The first international championship motorcar race is held in France as drivers from Belgium, France, Germany, and the US compete for the Gordon Bennett Cup on a course running from Paris to Lyon. The race, sponsored by New York publisher Gordon Bennett, is won by the driver from France, who maintains an average speed of 38 miles per hour.

At Wimbledon in London, Reginald Doherty wins the men's singles competition, while Mrs. Hillyard is the ladies champ.

German philosopher and poet, Friedrich Nietzsche dies. Nietzsche's controversial writings were harshly critical of Christianity.

Brothers Orville and Wilbur Wright conduct flight experiments at Kittyhawk, North Carolina.

Austrian Sigmund Freud publishes "The Interpretation of Dreams," calling dreams "the royal road to the unconscious." Freud maintains that dreams contain repressed desires that would otherwise be censored in a wakened state.

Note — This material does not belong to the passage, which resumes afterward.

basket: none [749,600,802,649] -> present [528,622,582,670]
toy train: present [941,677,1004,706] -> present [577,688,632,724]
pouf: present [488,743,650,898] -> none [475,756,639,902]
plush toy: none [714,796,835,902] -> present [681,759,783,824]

The annual football contest between rivals Harvard and Yale, played at Yale Stadium in New Haven, Connecticut, finishes with Yale on the winning end of 28-0 score despite the hard-fought efforts of the Crimson, led by quarterback and team captain Charles Dan Daly. Yale would go on to win that season's Collegiate Football National Championship with a record of 12 wins and no defeats.

Thirty-one exhibitors attend the first US national automobile show at New York's Madison Square Garden.

Irish-born writer Oscar Wilde dies of cerebral meningitis at the Hotel d'Alsace in Paris at age 49. Wilde was the controversial author of "The Picture of Dorian Gray," among other works.

Washington, DC, celebrates its 100th anniversary.

The first overseas telephone call is made between Key West, Florida and Havana, Cuba.